The Information Security Analyst is a member of the Security Testing Team. The role’s overall responsibility is to coordinate and enhance the discovery of host vulnerabilities and issues, the distribution of those findings to the appropriate teams, and provide consultation services to facilitate remediation.
– Assist in the development and maintenance of various security testing services including vulnerability scanning, configuration assessments, and network segmentation assessments
– Provide consultation services and remediation guidance for identified issues
– Provide system administration support for vulnerability scanner technology
– Develop and enhance custom scripts to automate security testing processes (e.g., vulnerability scanning and reporting)
– Provide recommendations for vulnerability metrics and other operational and Executive data points
– Bachelors in Computer or Software Engineering, Computer Science, Information Management, Information Science or a related technical field preferred
– 2+ years of experience working in information security or information technology roles
– Experience designing and engineering operational processes
– Demonstrated ability to interact with business and technical audiences across all levels of an organization
– Strong time management skills and experience handling multiple initiatives with competing priorities
– Strong analytical and technical skills
– Experience working in a service-oriented information security or information technology group preferred
– In-depth knowledge of common internet protocols (e.g., DNS, HTTP)
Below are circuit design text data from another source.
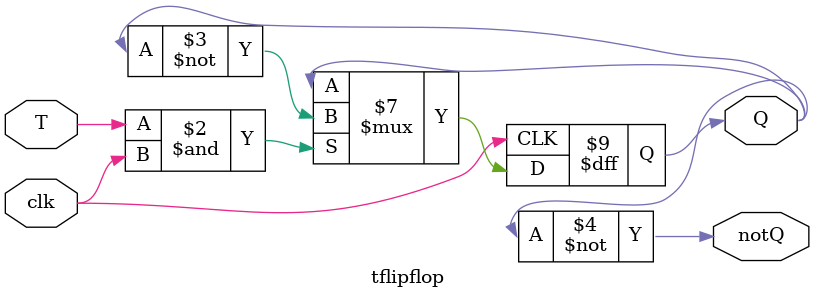
<source format=v>
module tflipflop(
    input T, clk,
    output reg Q, 
    output notQ
    );
    
    initial begin 
        Q <= 0;
    end
    
    always @ (posedge clk) begin
        if (T & clk)
            Q = ~Q;
    end
    
    assign notQ = ~Q;
    
endmodule

</source>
– Security knowledge across multiple security domains and technologies (e.g., operating systems, databases, networking, applications, identity and access management)
– Strong knowledge of and experience working in Windows and Linux environments
– Experience working with APIs (e.g., SOAP, RESTful)
– Experience working with common data formats (e.g., CSV, XML, JSON, Syslog, CEF)
– Ability to develop custom ETL and reporting scripts using common data querying languages/tools (e.g., Regular Expressions, XPath, XQuery, SQL, grep)
– Ability to develop custom scripts using common scripting languages (e.g., Python, PowerShell, VBA)
– Experience performing security testing activities (e.g., application assessments, penetration testing, vulnerability assessments) preferred
– Experience programming in object-oriented languages (e.g., C++, C#, Java) preferred
– Possession of industry certifications highly preferred including, but not limited to, Certified Information Systems Security Professional (CISSP), Certified Information Security Manager (CISM), GIAC Web Application Penetration Testing (GWAPT), GIAC Network Penetration Testing (GPEN), Certified Ethical Hacker (CEH), and Offensive Security Certified Professional (OSCP)
We are an EOE F/M/D/V.
Global Payments, Inc. provides equal employment opportunities to all employees and applicants for employment without regard to race, color creed, religion, sex, national origin, age, citizenship, disability, veteran status or any other protected status. Those applicants requiring reasonable accommodation to the application and/or interview process should notify a representative of the Human Resources Department.
Disclaimer: The above statements are intended to describe the general nature and level of work being performed. They are not intended to be an exhaustive list of responsibilities, duties and skills required.